'My Hero Academia' Kicks-Off the Hero License Exam's Rescue Exercise

My Hero Academia has ended the first phase of the Provisional Hero License Exam as all of Class [...]

My Hero Academia has ended the first phase of the Provisional Hero License Exam as all of Class 1-A was able to pass, but things are going to be much tougher the second time as the Rescue Exercise phase of the exam begins.

In this phase, Midoriya and the other examinees must save people from various disasters (while being closely judged) and keep them safe until paramedics arrive. It's full of hazards Midoriya isn't ready to face.

As the show explains, a major part of being a hero is being a bystander around a disaster area. A proper hero needs to take control of the situation, and use their knowledge and proper safety techniques to quickly get people out of hazardous situations. Midoriya and the others learn the real depth behind this phase of the exam as Class 1-A is awakened to how little they actually understand about being heroes.

When Midoriya and the others come across the first victim (who is a member of an organization of professional people in need of rescue), they learn that there are many complex levels to saving someone. They need to relive the injured both physically and mentally, and that's when Midoriya realizes his anxiety has been holding him back.

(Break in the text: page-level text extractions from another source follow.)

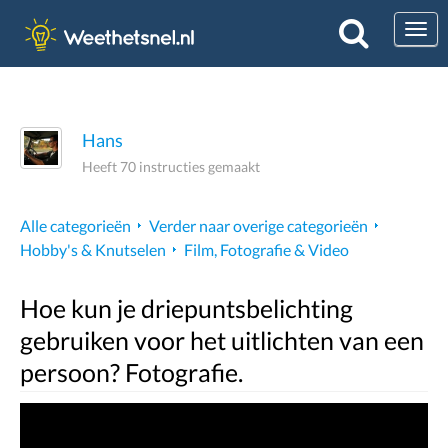
Togg
Hans
Heeft 70 instructies gemaakt
Alle categorieën
Verder naar overige categorieën
Hobby's & Knutselen
Film, Fotografie & Video
Hoe kun je driepuntsbelichting
gebruiken voor het uitlichten van een
persoon? Fotografie.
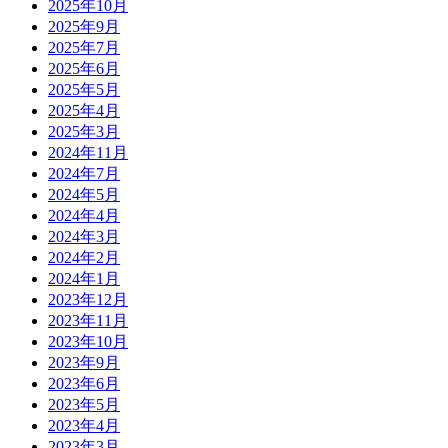
2025年10月
2025年9月
2025年7月
2025年6月
2025年5月
2025年4月
2025年3月
2024年11月
2024年7月
2024年5月
2024年4月
2024年3月
2024年2月
2024年1月
2023年12月
2023年11月
2023年10月
2023年9月
2023年6月
2023年5月
2023年4月
2023年3月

After learning that their way of thinking has been wrong, as Class 1-A has been more focused on the battling villain aspects of being a hero, Class 1-A splits into smaller groups as they slow down and begin working together with the other schools and using their Quirks to the best of their ability.

But even with this progression in points, with Midoriya even getting praise from one of the examiners, things are taken up a notch as the pro hero Gang Orca appears to simulate what it would be like if a villain attacked a disaster area while the heroes are trying to save injured people.

Now Midoriya and the others have to fend off Gang Orca, and even Aizawa notes that the exam is now tougher than ever.

My Hero Academia was created by Kohei Horikoshi and has been running in Shueisha's Weekly Shonen Jump since July 2014. The story follows Izuku Midoriya, who lives in a world where everyone has super powers but he was born without them. Dreaming to become a superhero anyway, he's eventually scouted by the world's best hero All Might and enrolls in a school for professional heroes. The series has been collected into 19 volumes so far, and has been licensed by Viz Media for an English language release since 2015.